DESCRIPTION OF THE TASK: Return every entry exactly, except for any pictures.

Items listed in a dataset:

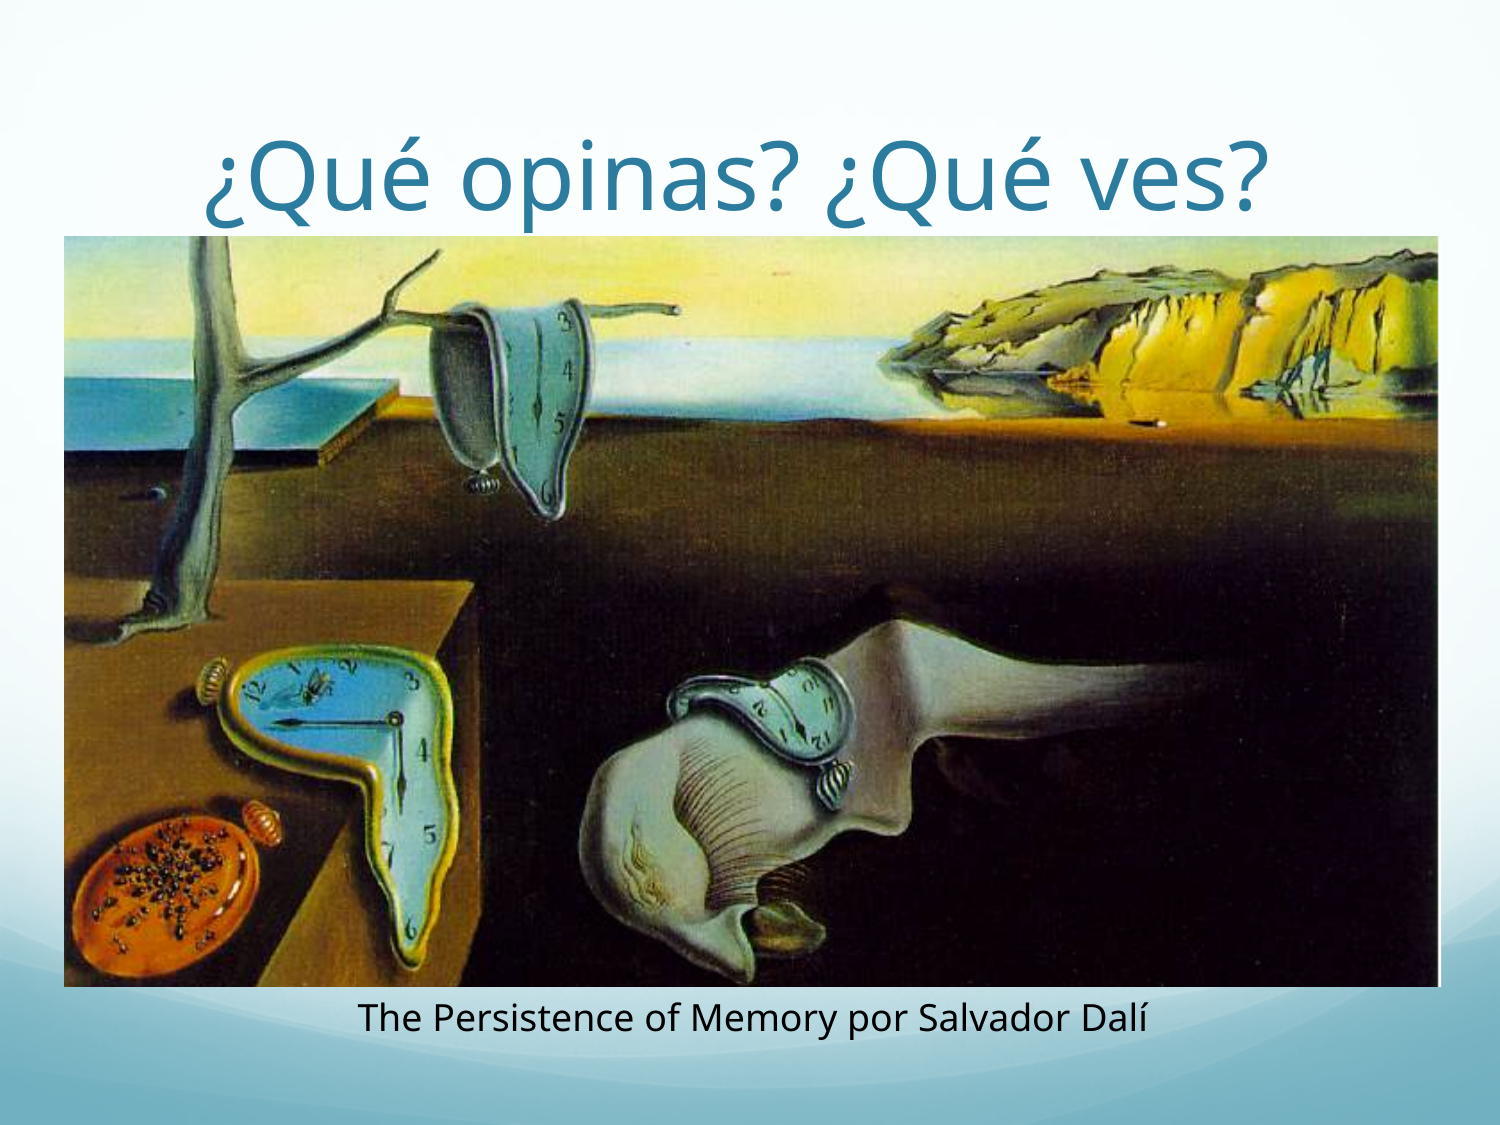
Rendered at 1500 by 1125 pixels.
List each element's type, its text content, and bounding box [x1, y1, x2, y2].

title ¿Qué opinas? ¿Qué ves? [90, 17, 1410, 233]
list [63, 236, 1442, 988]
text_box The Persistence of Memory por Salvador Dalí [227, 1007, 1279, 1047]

OUTPUT OF THE EXERCISE:
Rendered at 1500 by 1125 pixels.
List each element's type, its text content, and bounding box [x1, y1, x2, y2].

title ¿Qué opinas? ¿Qué ves? [90, 17, 1410, 233]
list [63, 236, 1442, 988]
text_box The Persistence of Memory por Salvador Dalí [227, 1007, 1279, 1047]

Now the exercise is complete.